* _TASK ITEM_
Copy out the data exactly as it appears, without a single image.

(Dataset entries)
· · ·
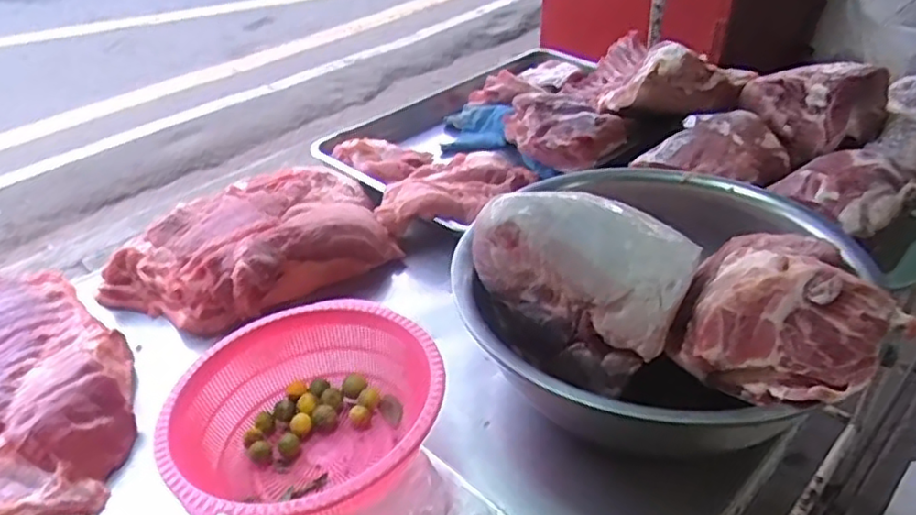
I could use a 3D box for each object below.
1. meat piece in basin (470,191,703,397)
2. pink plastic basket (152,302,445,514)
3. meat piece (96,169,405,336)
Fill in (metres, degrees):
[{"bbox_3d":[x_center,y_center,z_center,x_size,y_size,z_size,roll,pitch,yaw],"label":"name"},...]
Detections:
[{"bbox_3d":[0.111,0.013,0.599,0.185,0.144,0.113,18,40,26],"label":"meat piece in basin"},{"bbox_3d":[-0.131,0.140,0.583,0.228,0.082,0.232,-22,40,-27],"label":"pink plastic basket"},{"bbox_3d":[-0.263,-0.027,0.856,0.351,0.079,0.252,-26,42,-30],"label":"meat piece"}]

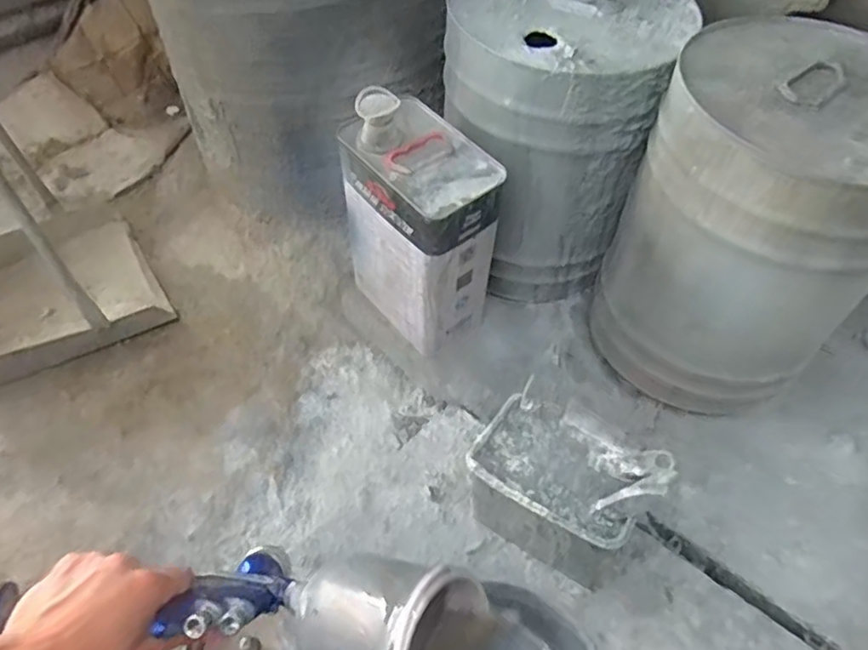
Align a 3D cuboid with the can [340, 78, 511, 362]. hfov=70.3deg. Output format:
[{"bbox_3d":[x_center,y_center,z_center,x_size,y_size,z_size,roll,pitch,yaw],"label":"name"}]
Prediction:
· · ·
* _RESULT_
I could use a 3D box for each object below.
1. meat piece in basin (470,191,703,397)
2. pink plastic basket (152,302,445,514)
3. meat piece (96,169,405,336)
Fill in (metres, degrees):
[{"bbox_3d":[x_center,y_center,z_center,x_size,y_size,z_size,roll,pitch,yaw],"label":"name"},...]
Detections:
[{"bbox_3d":[0.111,0.013,0.599,0.185,0.144,0.113,18,40,26],"label":"meat piece in basin"},{"bbox_3d":[-0.131,0.140,0.583,0.228,0.082,0.232,-22,40,-27],"label":"pink plastic basket"},{"bbox_3d":[-0.263,-0.027,0.856,0.351,0.079,0.252,-26,42,-30],"label":"meat piece"}]

Align a 3D cuboid with the can [340, 78, 511, 362]. hfov=70.3deg. Output format:
[{"bbox_3d":[x_center,y_center,z_center,x_size,y_size,z_size,roll,pitch,yaw],"label":"name"}]
Prediction:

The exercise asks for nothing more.